The best clue as to the biological function of nicotine is its toxicity. As mentioned in the text, nicotine is toxic not only to vertebrates but also to a wide range of insects. When insects absorb nicotine through direct contact, the result is a paralysis similar to the paralytic effect of high doses of nicotine in humans. This effect of nicotine has been known for well over 200 years and has been exploited in a variety of both commercial and homemade insecticidal agents. Two common nicotine-based insecticides in the United States were Black Leaf 40, which was a 40% water-based solution of nicotine sulfate (Figure 1), and Nico-Fume Liquid, which was a 40% solution of free nicotine. These potent and highly toxic liquids were diluted and then sprayed on common garden plants, on agricultural crops, and even around chicken coops to control insect pests. Although the use of nicotine-containing insecticides decreased greatly over the years, at least one product was still available on the market at the time of publication of this textbook. However, the U.S. Environmental Protection Agency issued a final ban on such products that will take effect on January 1, 2014. In response to the phase-out of nicotine, chemical companies have developed and marketed several synthetic nicotine-like insecticides (called neonicotinoids) such as imidacloprid and thiacloprid, which are safer to use than nicotine itself. Other types of insecticides that work by blocking acetylcholinesterase are discussed in the online chapter, Enironmental Neurotoxins and Endocrine Disruptors.
The insecticidal properties of pure nicotine very likely represent at least one purpose it serves for the tobacco plant.
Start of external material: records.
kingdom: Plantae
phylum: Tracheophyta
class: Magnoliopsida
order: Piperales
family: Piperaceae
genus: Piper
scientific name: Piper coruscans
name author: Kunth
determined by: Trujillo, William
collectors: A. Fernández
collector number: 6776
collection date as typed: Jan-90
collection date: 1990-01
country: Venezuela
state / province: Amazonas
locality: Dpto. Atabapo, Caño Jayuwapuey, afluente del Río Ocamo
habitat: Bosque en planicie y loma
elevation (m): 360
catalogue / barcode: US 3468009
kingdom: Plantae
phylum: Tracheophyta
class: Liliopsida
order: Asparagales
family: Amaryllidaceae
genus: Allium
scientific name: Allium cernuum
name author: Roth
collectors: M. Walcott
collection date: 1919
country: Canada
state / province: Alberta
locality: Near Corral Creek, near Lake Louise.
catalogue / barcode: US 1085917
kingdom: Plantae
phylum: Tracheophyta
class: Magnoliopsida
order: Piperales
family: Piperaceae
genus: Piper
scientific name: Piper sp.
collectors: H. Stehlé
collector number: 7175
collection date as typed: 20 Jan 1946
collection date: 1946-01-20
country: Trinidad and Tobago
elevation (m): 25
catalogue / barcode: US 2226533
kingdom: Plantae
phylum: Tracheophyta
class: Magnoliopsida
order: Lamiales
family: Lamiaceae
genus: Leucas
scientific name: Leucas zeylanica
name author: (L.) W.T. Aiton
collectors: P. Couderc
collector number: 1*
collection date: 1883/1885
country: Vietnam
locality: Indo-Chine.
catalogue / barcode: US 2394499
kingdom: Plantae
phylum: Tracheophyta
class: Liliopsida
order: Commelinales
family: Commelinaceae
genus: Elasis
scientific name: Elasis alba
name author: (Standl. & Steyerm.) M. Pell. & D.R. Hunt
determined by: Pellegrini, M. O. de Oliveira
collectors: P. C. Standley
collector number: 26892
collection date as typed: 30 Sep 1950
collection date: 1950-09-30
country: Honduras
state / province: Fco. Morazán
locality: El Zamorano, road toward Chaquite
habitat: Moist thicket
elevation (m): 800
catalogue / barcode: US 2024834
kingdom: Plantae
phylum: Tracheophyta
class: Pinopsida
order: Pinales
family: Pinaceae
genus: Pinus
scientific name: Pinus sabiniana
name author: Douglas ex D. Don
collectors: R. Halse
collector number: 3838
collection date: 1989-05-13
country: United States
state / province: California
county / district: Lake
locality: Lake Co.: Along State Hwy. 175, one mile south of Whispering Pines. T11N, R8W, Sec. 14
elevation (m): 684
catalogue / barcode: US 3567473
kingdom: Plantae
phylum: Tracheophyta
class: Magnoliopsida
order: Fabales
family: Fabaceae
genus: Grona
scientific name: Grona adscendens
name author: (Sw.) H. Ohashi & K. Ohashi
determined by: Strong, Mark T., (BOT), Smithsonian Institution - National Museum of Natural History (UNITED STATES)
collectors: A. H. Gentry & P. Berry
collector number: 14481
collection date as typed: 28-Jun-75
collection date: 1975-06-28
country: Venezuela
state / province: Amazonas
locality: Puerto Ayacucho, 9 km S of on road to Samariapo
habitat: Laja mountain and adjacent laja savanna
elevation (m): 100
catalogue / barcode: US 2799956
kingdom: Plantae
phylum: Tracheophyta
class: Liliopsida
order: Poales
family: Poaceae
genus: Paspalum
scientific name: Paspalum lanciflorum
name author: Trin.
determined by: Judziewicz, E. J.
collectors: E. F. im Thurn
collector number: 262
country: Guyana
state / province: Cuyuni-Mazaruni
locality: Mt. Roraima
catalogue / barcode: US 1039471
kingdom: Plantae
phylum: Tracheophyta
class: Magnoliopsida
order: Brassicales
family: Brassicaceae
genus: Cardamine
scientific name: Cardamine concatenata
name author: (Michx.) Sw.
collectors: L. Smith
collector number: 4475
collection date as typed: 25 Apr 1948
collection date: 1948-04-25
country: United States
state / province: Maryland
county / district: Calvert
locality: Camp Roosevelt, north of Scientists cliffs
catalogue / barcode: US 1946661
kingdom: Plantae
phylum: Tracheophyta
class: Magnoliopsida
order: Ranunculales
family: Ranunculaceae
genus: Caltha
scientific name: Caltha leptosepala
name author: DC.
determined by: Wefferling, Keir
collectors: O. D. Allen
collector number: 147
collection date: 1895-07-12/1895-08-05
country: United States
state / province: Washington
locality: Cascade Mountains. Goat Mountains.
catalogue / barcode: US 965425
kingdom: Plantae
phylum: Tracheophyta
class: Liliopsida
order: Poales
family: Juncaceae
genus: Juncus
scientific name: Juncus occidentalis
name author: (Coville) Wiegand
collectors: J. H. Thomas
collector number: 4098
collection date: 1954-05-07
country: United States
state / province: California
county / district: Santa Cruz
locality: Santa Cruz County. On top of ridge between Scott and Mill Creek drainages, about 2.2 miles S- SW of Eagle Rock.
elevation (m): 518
Nicotine is just one of many different kinds of alkaloids (nitrogen-containing compounds) made by various species of plants. These alkaloids, which also include cocaine and morphine, can be toxic to animals, birds, or insects that try to eat the plant. Accordingly, botanists believe that plants evolved such alkaloids as a defense against being eaten. In the case of nicotine, this hypothesis is supported by a study by Steppuhn and coworkers (2004) showing that genetically modified tobacco plants lacking the ability to synthesize nicotine were attacked and damaged much more severely by insect predators than normal tobacco plants.
To summarize, nicotine is a plant alkaloid that is highly toxic to insects as well as humans and animals. This toxicity serves as a defense against being eaten and is therefore probably responsible for the evolution of nicotine production by tobacco plants. Although the insecticidal properties of nicotine were exploited for many years by farmers and gardeners, other substances have gradually replaced nicotine for purposes of insect control. In contrast, the ability of nicotine, cocaine, and morphine to interact with specific neurotransmitter receptors and transporters in the brain (which is almost certainly an evolutionary "accident") continues to drive human cultivation and harvesting of the tobacco plant, coca shrub, and opium poppy to serve the addictions produced by the powerful substances derived from these plants.
Steppuhn, A., Gase, K., Brock, B., Halitschke, R., and Baldwin, I. T. (2004). Nicotine’s defensive function in nature. PLoS Biol., 2(8): e217.